■ Job
Rewrite all of the rows below, changing every "locality" to "site" and leaving everything else as it stands.

■ A run of rows
* Begin *
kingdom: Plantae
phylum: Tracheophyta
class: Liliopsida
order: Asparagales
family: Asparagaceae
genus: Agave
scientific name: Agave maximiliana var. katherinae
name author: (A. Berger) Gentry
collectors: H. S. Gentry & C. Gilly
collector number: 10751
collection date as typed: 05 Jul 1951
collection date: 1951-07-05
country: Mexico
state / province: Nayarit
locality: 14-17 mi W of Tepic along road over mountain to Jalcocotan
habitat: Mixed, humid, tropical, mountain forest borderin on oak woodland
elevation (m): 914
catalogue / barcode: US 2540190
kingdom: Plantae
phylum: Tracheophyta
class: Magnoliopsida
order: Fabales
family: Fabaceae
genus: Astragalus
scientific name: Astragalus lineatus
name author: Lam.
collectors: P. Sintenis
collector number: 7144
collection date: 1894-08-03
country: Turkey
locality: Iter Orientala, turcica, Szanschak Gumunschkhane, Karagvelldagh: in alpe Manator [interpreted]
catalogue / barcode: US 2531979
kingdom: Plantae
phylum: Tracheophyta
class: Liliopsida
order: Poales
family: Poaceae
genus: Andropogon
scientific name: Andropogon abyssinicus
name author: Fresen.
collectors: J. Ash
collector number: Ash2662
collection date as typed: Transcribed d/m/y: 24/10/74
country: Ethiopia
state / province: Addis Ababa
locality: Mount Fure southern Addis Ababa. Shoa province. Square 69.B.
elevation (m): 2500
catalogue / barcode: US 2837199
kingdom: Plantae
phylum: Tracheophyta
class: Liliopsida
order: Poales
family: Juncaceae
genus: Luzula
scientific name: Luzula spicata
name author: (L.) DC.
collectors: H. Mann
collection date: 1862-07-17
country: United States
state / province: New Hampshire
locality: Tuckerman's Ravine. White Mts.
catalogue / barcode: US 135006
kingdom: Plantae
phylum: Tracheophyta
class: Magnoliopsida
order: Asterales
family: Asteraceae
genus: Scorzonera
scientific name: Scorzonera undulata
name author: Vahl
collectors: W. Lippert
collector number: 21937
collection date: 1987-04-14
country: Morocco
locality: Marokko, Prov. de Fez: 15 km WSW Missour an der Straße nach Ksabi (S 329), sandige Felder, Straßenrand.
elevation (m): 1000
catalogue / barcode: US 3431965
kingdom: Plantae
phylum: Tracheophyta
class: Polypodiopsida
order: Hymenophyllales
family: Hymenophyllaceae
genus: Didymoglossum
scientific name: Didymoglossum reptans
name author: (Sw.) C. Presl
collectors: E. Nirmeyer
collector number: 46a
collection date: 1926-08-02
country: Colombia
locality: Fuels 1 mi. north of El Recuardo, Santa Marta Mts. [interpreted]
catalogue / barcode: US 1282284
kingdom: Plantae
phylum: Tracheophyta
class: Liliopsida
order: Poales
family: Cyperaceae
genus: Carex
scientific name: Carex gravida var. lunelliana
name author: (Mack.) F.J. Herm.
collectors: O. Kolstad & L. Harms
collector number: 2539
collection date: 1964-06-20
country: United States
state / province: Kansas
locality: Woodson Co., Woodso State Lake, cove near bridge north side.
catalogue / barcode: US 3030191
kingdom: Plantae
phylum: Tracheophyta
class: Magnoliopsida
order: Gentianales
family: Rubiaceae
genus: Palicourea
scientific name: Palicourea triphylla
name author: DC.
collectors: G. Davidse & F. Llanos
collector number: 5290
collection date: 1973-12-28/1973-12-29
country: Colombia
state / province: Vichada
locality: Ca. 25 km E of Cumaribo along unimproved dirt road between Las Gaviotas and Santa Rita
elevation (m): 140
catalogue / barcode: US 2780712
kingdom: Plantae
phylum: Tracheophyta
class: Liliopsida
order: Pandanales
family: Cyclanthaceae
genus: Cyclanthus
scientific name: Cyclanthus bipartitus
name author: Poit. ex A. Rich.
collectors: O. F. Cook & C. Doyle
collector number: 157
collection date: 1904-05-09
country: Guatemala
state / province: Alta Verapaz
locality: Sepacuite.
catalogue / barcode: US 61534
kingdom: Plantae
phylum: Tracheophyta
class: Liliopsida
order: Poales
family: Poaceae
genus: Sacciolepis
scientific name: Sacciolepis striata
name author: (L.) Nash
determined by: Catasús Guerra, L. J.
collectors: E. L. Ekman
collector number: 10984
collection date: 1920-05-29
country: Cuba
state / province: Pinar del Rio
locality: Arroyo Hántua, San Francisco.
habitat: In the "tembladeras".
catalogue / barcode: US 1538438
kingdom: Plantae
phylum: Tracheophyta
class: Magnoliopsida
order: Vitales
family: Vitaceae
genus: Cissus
* End *
■ Worked solution
kingdom: Plantae
phylum: Tracheophyta
class: Liliopsida
order: Asparagales
family: Asparagaceae
genus: Agave
scientific name: Agave maximiliana var. katherinae
name author: (A. Berger) Gentry
collectors: H. S. Gentry & C. Gilly
collector number: 10751
collection date as typed: 05 Jul 1951
collection date: 1951-07-05
country: Mexico
state / province: Nayarit
site: 14-17 mi W of Tepic along road over mountain to Jalcocotan
habitat: Mixed, humid, tropical, mountain forest borderin on oak woodland
elevation (m): 914
catalogue / barcode: US 2540190
kingdom: Plantae
phylum: Tracheophyta
class: Magnoliopsida
order: Fabales
family: Fabaceae
genus: Astragalus
scientific name: Astragalus lineatus
name author: Lam.
collectors: P. Sintenis
collector number: 7144
collection date: 1894-08-03
country: Turkey
site: Iter Orientala, turcica, Szanschak Gumunschkhane, Karagvelldagh: in alpe Manator [interpreted]
catalogue / barcode: US 2531979
kingdom: Plantae
phylum: Tracheophyta
class: Liliopsida
order: Poales
family: Poaceae
genus: Andropogon
scientific name: Andropogon abyssinicus
name author: Fresen.
collectors: J. Ash
collector number: Ash2662
collection date as typed: Transcribed d/m/y: 24/10/74
country: Ethiopia
state / province: Addis Ababa
site: Mount Fure southern Addis Ababa. Shoa province. Square 69.B.
elevation (m): 2500
catalogue / barcode: US 2837199
kingdom: Plantae
phylum: Tracheophyta
class: Liliopsida
order: Poales
family: Juncaceae
genus: Luzula
scientific name: Luzula spicata
name author: (L.) DC.
collectors: H. Mann
collection date: 1862-07-17
country: United States
state / province: New Hampshire
site: Tuckerman's Ravine. White Mts.
catalogue / barcode: US 135006
kingdom: Plantae
phylum: Tracheophyta
class: Magnoliopsida
order: Asterales
family: Asteraceae
genus: Scorzonera
scientific name: Scorzonera undulata
name author: Vahl
collectors: W. Lippert
collector number: 21937
collection date: 1987-04-14
country: Morocco
site: Marokko, Prov. de Fez: 15 km WSW Missour an der Straße nach Ksabi (S 329), sandige Felder, Straßenrand.
elevation (m): 1000
catalogue / barcode: US 3431965
kingdom: Plantae
phylum: Tracheophyta
class: Polypodiopsida
order: Hymenophyllales
family: Hymenophyllaceae
genus: Didymoglossum
scientific name: Didymoglossum reptans
name author: (Sw.) C. Presl
collectors: E. Nirmeyer
collector number: 46a
collection date: 1926-08-02
country: Colombia
site: Fuels 1 mi. north of El Recuardo, Santa Marta Mts. [interpreted]
catalogue / barcode: US 1282284
kingdom: Plantae
phylum: Tracheophyta
class: Liliopsida
order: Poales
family: Cyperaceae
genus: Carex
scientific name: Carex gravida var. lunelliana
name author: (Mack.) F.J. Herm.
collectors: O. Kolstad & L. Harms
collector number: 2539
collection date: 1964-06-20
country: United States
state / province: Kansas
site: Woodson Co., Woodso State Lake, cove near bridge north side.
catalogue / barcode: US 3030191
kingdom: Plantae
phylum: Tracheophyta
class: Magnoliopsida
order: Gentianales
family: Rubiaceae
genus: Palicourea
scientific name: Palicourea triphylla
name author: DC.
collectors: G. Davidse & F. Llanos
collector number: 5290
collection date: 1973-12-28/1973-12-29
country: Colombia
state / province: Vichada
site: Ca. 25 km E of Cumaribo along unimproved dirt road between Las Gaviotas and Santa Rita
elevation (m): 140
catalogue / barcode: US 2780712
kingdom: Plantae
phylum: Tracheophyta
class: Liliopsida
order: Pandanales
family: Cyclanthaceae
genus: Cyclanthus
scientific name: Cyclanthus bipartitus
name author: Poit. ex A. Rich.
collectors: O. F. Cook & C. Doyle
collector number: 157
collection date: 1904-05-09
country: Guatemala
state / province: Alta Verapaz
site: Sepacuite.
catalogue / barcode: US 61534
kingdom: Plantae
phylum: Tracheophyta
class: Liliopsida
order: Poales
family: Poaceae
genus: Sacciolepis
scientific name: Sacciolepis striata
name author: (L.) Nash
determined by: Catasús Guerra, L. J.
collectors: E. L. Ekman
collector number: 10984
collection date: 1920-05-29
country: Cuba
state / province: Pinar del Rio
site: Arroyo Hántua, San Francisco.
habitat: In the "tembladeras".
catalogue / barcode: US 1538438
kingdom: Plantae
phylum: Tracheophyta
class: Magnoliopsida
order: Vitales
family: Vitaceae
genus: Cissus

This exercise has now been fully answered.